The talks in the capital Addis Ababa will “probably” take place on Sunday, Barnaba Marial, the South Sudanese government spokesman told journalists late Friday.
Sudan’s official news agency SUNA said Bashir would leave for the talks on Sunday.
Negotiations between the two neighbours, which resumed early this month, have focused on oil, border issues and the disputed Abyei area.
The European Union’s top diplomat Catherine Ashton welcomed news of the Addis Ababa meeting and urged “both governments to conclude a comprehensive agreement on all outstanding issues”.
In a statement she said the two neighbours had already made significant progress, notably on oil and security issues.
“It is now for the two governments to build on the progress achieved … and agree on the few remaining issues, including a safe demilitarised border zone,” she said. “This summit is a unique opportunity to set their countries on the path to peace and prosperity, based on the concept of two viable states.”
Marial said the common border, which closed to most vehicles in June of last year, has now reopened.
“Yes the flights have now opened Juba-Khartoum, Khartoum-Juba,” Marial told journalists.
The two neighbours agreed late last month to open their border in a bid to foster cooperation and to encourage business.

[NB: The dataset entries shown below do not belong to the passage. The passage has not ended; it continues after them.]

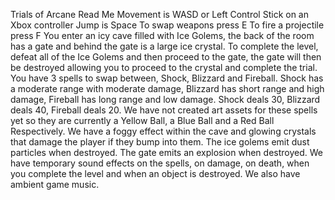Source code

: Trials of Arcane Read Me
Movement is WASD or Left Control Stick on an Xbox controller
Jump is Space
To swap weapons press E
To fire a projectile press F
You enter an icy cave filled with Ice Golems, the back of the room has a gate and behind the gate is a large ice crystal.
To complete the level, defeat all of the Ice Golems and then proceed to the gate, the gate will then be destroyed allowing you to proceed to the crystal and complete the trial.
You have 3 spells to swap between, Shock, Blizzard and Fireball. Shock has a moderate range with moderate damage, Blizzard has short range and high damage, Fireball has long range and low damage.
Shock deals 30, Blizzard deals 40, Fireball deals 20.
We have not created art assets for these spells yet so they are currently a Yellow Ball, a Blue Ball and a Red Ball Respectively.
We have a foggy effect within the cave and glowing crystals that damage the player if they bump into them.
The ice golems emit dust particles when destroyed. The gate emits an explosion when destroyed.
We have temporary sound effects on the spells, on damage, on death, when you complete the level and when an object is destroyed.
We also have ambient game music.
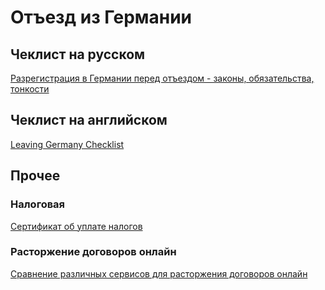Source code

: # Отъезд из Германии

## Чеклист на русском

[Разрегистрация в Германии перед отъездом - законы, обязательства, тонкости](https://www.tupa-germania.ru/zhizn/otezd-iz-germanii-snjatie-propiski.html)

## Чеклист на английском

[Leaving Germany Checklist](files/Leaving%20Germany%20Checklist.pdf)

## Прочее

### Налоговая

[Сертификат об уплате налогов](https://service.berlin.de/dienstleistung/324713/en/)

### Расторжение договоров онлайн

[Сравнение различных сервисов для расторжения договоров онлайн](https://www.finanztip.de/kuendigungsdienste/)
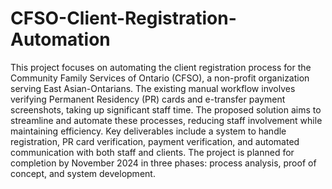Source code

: # CFSO-Client-Registration-Automation

This project focuses on automating the client registration process for the Community Family Services of Ontario (CFSO), a non-profit organization serving East Asian-Ontarians. The existing manual workflow involves verifying Permanent Residency (PR) cards and e-transfer payment screenshots, taking up significant staff time. The proposed solution aims to streamline and automate these processes, reducing staff involvement while maintaining efficiency. Key deliverables include a system to handle registration, PR card verification, payment verification, and automated communication with both staff and clients. The project is planned for completion by November 2024 in three phases: process analysis, proof of concept, and system development.
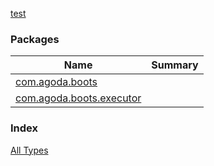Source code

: [test](./index.md)

### Packages

| Name | Summary |
|---|---|
| [com.agoda.boots](com.agoda.boots/index.md) |  |
| [com.agoda.boots.executor](com.agoda.boots.executor/index.md) |  |

### Index

[All Types](alltypes/index.md)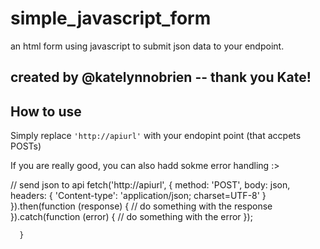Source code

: # simple_javascript_form
an html form using javascript to submit json data to your endpoint. 

## created by @katelynnobrien -- thank you Kate!
 
## How to use

Simply replace `'http://apiurl'` with your endopint point (that accpets POSTs) 

If you are really good, you can also hadd sokme error handling :> 

  // send json to api
        fetch('http://apiurl', {
          method: 'POST',
          body: json,
          headers: {
            'Content-type': 'application/json; charset=UTF-8'
          }
        }).then(function (response) {
          // do something with the response
        }).catch(function (error) {
          // do something with the error
        });
        
      }
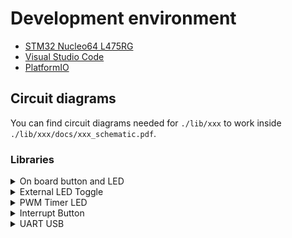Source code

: # Development environment

- [STM32 Nucleo64 L475RG](https://www.st.com/en/evaluation-tools/nucleo-l476rg.html)
- [Visual Studio Code](https://code.visualstudio.com/)
- [PlatformIO](https://platformio.org/)

## Circuit diagrams

You can find circuit diagrams needed for `./lib/xxx` to work inside `./lib/xxx/docs/xxx_schematic.pdf`.

### Libraries

<details>
  <summary>On board button and LED</summary>

> onBoardB1

> onBoardLD2

#### [main #ffe395f](https://github.com/842u/STM32-Nucleo64-L476RG/commit/ffe395f1c6de6ff2db505d917468566979a72e7f)

#### Video:

[![youtube thumbnail](http://img.youtube.com/vi/M_vtzkZqLo8/0.jpg)](http://www.youtube.com/watch?v=M_vtzkZqLo8)

</details>

<details>
  <summary>External LED Toggle</summary>

> externalLEDToggle

#### [main #6976b36](https://github.com/842u/STM32-Nucleo64-L476RG/commit/6976b36cf3a65c1f7cc84a4ec6d7cebef69e0335)

#### Video:

[![youtube thumbnail](http://img.youtube.com/vi/LvkO2AZOVQQ/0.jpg)](http://www.youtube.com/watch?v=LvkO2AZOVQQ)

</details>

<details>
  <summary>PWM Timer LED</summary>

> pwmTimerRGBLED

#### [main #739b795](https://github.com/842u/STM32-Nucleo64-L476RG/commit/739b795c98249a35b1beb3f33f3945fc6c16a7f8)

#### Video:

[![youtube thumbnail](http://img.youtube.com/vi/gvrGGPK6kaM/0.jpg)](http://www.youtube.com/watch?v=gvrGGPK6kaM)

</details>

<details>
  <summary>Interrupt Button</summary>

> interruptButton

#### [main #464a6df](https://github.com/842u/STM32-Nucleo64-L476RG/commit/464a6dff6ea55ed449e23f141957095e5b99c3d2)

#### Video:

[![youtube thumbnail](http://img.youtube.com/vi/nDgYD4L3H0U/0.jpg)](http://www.youtube.com/watch?v=nDgYD4L3H0U)

</details>

<details>
  <summary>UART USB</summary>

> UART_USB

#### [main #a1fd177](https://github.com/842u/STM32-Nucleo64-L476RG/commit/a1fd177d5c3f6ec239ab707334f6b5442db9af07)

#### Video:

[![youtube thumbnail](http://img.youtube.com/vi/6OH33puywTI/0.jpg)](http://www.youtube.com/watch?v=6OH33puywTI)

</details>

The two countries fought along their undemarcated frontier in March and April, sparking fears of wider war and leading to a UN Security Council resolution ordering a ceasefire.
It also ordered the settlement of unresolved issues under African Union mediation.
A previous round of talks in early August led to a breakthrough deal on export fees that landlocked Juba will pay to Khartoum to ship its oil through northern pipelines. The details however still need to be finalised.
At independence, South Sudan took with it two-thirds of the region’s oil, though processing and export facilities remained in the North.
In January, the South shut off oil production — damaging the economies of both countries — after accusing Sudan of stealing its oil.
Officials have said that even once a final deal is reached on oil it could then take from three to six months before exports could resume.
The AU set a September 22 deadline for this round of talks after the two sides failed to reach a comprehensive agreement last month, missing a UN deadline of August 2.